I’m posting this here to just help spread the word – I’ve tried to put a few messages forward to the IKEA Embedded System Engineering group to notify them of the issue. This bug may be fixed in Emberznet 6.7.3 as these symptoms match perfectly, but the triggering conditions do not as ECC/SmartEnergy is not being used:

I know Chris is an excellent EZSP resource (thanks for the amazing sniffer, I use it daily) and didn’t know if he had any other thoughts he could share.

Thank you!

Thanks for pointing this out. If I understand this correctly it will not be a problem for any users here since CBKE is not used, and I would expect that the ECC libraries are not compiled into any normal user code.

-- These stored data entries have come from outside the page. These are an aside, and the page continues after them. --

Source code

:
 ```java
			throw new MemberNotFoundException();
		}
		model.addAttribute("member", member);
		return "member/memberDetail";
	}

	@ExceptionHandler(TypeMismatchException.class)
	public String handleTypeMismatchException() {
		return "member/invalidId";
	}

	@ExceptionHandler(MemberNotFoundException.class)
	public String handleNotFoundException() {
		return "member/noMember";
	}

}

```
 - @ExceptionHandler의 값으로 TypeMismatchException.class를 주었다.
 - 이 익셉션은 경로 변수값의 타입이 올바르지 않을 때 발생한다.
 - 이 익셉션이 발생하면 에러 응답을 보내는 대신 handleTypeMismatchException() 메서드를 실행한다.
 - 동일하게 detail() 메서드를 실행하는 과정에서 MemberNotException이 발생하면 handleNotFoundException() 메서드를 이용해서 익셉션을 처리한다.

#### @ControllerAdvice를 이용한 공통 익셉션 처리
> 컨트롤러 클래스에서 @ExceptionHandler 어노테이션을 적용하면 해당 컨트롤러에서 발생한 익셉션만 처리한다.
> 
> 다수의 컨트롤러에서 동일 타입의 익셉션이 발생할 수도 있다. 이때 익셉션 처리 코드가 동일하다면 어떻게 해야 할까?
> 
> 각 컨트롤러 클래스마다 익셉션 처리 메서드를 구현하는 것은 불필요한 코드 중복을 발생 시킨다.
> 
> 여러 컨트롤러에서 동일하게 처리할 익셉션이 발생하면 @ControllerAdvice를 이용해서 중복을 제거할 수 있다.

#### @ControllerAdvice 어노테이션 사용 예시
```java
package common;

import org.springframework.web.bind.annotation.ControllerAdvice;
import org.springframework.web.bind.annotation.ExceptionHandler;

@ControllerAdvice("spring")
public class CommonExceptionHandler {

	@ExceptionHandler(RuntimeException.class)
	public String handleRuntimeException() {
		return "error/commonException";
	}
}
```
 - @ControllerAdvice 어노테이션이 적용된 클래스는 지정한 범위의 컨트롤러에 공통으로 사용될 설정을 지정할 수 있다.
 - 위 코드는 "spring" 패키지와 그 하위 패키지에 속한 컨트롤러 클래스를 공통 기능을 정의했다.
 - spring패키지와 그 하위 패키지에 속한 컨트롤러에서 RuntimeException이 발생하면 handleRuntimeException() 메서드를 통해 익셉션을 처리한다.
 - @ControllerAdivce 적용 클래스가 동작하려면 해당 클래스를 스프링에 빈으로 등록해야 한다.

The ECC libraries are not provided by Silabs as standard - they require additional registration, and are only normally used for SmartMeter (SEP) systems. We use this with one customer who is an energy supplier in the USA, but no other systems that I know of that are being used with OH have the ECC libs compiled into their firmware.

Thanks @chris – It does actually affect all users of a normal HA 1.2 / ZB 3.0 network. I have confirmed cases on deconz, zigbee2mqtt, home assistant ZHA and hue bridges so far – none of which are using CBKE/ECC or SmartEnergy. I also have some packet captures using your tool showing the issue.

The bug I picked out is just the closest match so far in the EmberZNet release notes for the symptoms.

Things we have tried so far to “rescue” a crashed IKEA device:

  • ZDP leave request (with rejoin) unicast to the IEE
  • ZDP leave request (with rejoin) broadcast to all mains routers (0xFFFE) for the IEEE
  • NWK leave request (with rejoin)
  • Spoofing NWK link status with valid entry for the device to hopefully get the coordinator in it’s neighbor table
  • Artificially increasing frame counters

If interested the deconz issues chasing these down are here:


Ok, I was simply going on what I read in the image you highlighted above which distinctly talks about the ECC libraries which should not be incorporated in most devices as far as I know (certainly they aren’t included in any of the dongles).

I obviously can’t confirm this, but I would doubt that the Ikea bulbs include the ECC libraries - unless you know differently?

It sounds like the issue you’re reporting isn’t therefore related to the CBKE/ECC fix that you highlighted, which is a little confusing, and makes it a little hard to understand the issue :wink:

I’m happy to take a look - it might help my understand the issue at least :slight_smile:

Thanks.

Went back and I’ve trashed the cleanest examples of one falling off the network. I’ll try to recapture and post a PCAP file later.

The issue is definitely exacerbated when a large number of devices rejoin the network (for example if you power off a room full of bulbs, then power them back on)

Finally identified the bug - there is a low level stack bug in the SiLabs EFR32 used by IKEA devices that causes them to crash.

This bug is fixed in Emberznet 6.7.7 and higher from SiLabs – but a majority of IKEA devices are running earlier 6.0 to 6.5 releases that are all affected by this bug.

The bug occurs when a bulb is processed a ZDO parent announcement and other traffic arrives. Seems to be triggering more often on large networks.

Have some test code that does a ZDO parent flood and can now reproduce on demand.

Anyone know which is the latest version of EmberZNet FW for IKEA Trådfri Signal Repeater E1746?

That is, what version of EmberZNet is the latest official OTA update from IKEA for E1746 is based on?